Szukaj w działach:

Trzecia edycja Manufacturing Summit za nami

POSŁUCHAJ ARTYKUŁU

 

Fot: Logistyka Produkcji  

Pierwsze tchnienie zimy nie ochłodziło gorącej atmosfery, która towarzyszyła konferencji Manufacturing Summit.

8 listopada w hotelu Novotel Airport Warszawa spotkało się grono praktyków oraz specjalistów produkcji, aby uczestniczyć w wydarzeniu, które przybliżyło im wizje przyszłości produkcji i biznesu, a także wskazało sposoby na rozwiązanie bieżących problemów w fabrykach.


Produkcja przyszłości


Zadanie rozgrzania gości konferencji w zimny listopadowy poranek przypadło Januszowi Pieklikowi.
Posiadający wieloletnie doświadczenie w usprawnianiu procesów produkcji prelegent zarzucił obecnych pytaniami o to, z jakich metod, narzędzi czy rozwiązań korzystają w codziennej pracy, oraz czy dają im one faktyczne korzyści.

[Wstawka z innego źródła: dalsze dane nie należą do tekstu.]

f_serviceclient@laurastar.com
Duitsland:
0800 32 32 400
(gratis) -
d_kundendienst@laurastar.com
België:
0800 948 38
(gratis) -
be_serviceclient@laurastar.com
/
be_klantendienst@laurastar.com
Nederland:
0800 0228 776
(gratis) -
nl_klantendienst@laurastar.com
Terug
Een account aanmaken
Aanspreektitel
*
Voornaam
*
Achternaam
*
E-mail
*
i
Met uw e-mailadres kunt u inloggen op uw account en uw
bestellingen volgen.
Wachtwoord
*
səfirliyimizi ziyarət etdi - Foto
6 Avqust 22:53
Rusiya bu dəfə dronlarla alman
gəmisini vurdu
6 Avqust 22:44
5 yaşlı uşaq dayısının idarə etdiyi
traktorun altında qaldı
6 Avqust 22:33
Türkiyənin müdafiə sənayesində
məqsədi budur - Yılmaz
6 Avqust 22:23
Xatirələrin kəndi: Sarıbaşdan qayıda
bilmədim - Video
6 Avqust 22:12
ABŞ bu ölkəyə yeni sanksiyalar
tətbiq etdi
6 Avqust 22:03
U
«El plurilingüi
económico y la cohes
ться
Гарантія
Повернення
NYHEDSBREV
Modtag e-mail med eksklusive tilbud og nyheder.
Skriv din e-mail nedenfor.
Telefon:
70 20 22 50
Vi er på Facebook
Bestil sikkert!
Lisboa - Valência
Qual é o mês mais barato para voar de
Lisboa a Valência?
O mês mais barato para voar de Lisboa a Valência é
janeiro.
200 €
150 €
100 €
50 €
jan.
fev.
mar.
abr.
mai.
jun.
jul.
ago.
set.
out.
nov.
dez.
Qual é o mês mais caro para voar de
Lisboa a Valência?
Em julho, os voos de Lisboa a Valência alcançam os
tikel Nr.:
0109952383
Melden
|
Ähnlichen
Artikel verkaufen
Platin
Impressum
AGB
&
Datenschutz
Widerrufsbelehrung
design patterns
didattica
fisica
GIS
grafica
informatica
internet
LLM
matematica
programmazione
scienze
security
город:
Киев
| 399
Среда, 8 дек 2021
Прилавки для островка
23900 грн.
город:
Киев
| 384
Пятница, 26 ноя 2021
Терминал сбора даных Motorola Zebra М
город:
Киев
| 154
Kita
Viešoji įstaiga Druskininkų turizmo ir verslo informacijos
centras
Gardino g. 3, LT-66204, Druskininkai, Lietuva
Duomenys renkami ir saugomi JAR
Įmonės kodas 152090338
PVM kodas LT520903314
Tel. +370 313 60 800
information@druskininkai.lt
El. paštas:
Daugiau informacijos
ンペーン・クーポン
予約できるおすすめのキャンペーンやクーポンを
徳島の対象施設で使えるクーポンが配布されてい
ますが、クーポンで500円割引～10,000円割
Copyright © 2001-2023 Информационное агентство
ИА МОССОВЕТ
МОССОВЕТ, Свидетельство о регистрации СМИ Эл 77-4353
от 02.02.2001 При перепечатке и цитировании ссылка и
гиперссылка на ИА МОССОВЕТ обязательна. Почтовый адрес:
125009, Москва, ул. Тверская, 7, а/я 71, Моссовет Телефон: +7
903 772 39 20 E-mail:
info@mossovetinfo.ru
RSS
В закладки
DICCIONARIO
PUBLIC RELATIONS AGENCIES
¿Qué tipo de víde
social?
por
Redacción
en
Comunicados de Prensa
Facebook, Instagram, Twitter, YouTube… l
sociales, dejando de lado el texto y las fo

Czy wprowadzając Lean, sięgamy po coś więcej niż 5S? Dlaczego w Polsce niemal wszyscy słyszeli o Teorii Ograniczeń, ale prawie nikt z niej nie korzysta? Czy systemy informatyczne XXI wieku są tak zaawansowane, jak byśmy sobie tego życzyli? I wreszcie, dlaczego nadal tak uznawane w zaawansowanym sektorze, jakim jest produkcja, są zwykłe arkusze kalkulacyjne. Oto zagadnienia, na które warto odpowiedzieć, myśląc o produkcji przyszłości.
 

Manufacturing Summit 2016 JanuszPieklik
Fot: Logistyka Produkcji  

Na przykładzie takich materiałów jak rury, dostarczane tylko w określonych długościach, jak również ziarna, zmieniające swoją masę w zależności od wilgotności powietrza, prelegent pokazał, że dane, jakimi dysponujemy, sporadycznie pokrywają się z tym, co jest widoczne w systemach. Badani menedżerowie produkcji przyznają, iż brak i niekompletność danych to jeden z najistotniejszych problemów w ich pracy.

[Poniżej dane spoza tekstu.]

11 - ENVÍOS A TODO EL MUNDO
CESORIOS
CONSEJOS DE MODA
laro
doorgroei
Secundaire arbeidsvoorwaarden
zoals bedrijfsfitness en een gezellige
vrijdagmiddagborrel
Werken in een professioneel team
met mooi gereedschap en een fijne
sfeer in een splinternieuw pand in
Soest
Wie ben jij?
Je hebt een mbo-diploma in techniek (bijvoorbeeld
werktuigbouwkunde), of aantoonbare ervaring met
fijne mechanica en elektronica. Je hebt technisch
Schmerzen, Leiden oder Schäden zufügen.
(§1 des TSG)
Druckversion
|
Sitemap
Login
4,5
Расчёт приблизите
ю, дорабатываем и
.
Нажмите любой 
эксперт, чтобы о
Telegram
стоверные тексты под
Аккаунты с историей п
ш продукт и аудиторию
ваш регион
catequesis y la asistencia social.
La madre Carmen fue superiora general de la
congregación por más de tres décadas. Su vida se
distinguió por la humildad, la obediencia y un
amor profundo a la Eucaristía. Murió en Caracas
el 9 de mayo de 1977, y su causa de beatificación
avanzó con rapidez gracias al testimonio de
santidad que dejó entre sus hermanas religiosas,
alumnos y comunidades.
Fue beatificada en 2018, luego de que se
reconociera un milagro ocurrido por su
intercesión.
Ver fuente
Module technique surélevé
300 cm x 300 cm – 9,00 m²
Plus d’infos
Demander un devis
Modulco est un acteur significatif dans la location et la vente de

Pan Janusz patrząc w przyszłość produkcji, odważył się stwierdzić, że być może rzeczywiście odbywać będzie się ona bez udziału ludzi, zaś sterowanie nią będą prowadzić systemy przypominające działaniem nawigacje GPS.
Jego zdaniem druk 3D, pomimo ogromnych postępów na tym polu, nigdy nie wyręczy tradycyjnej produkcji.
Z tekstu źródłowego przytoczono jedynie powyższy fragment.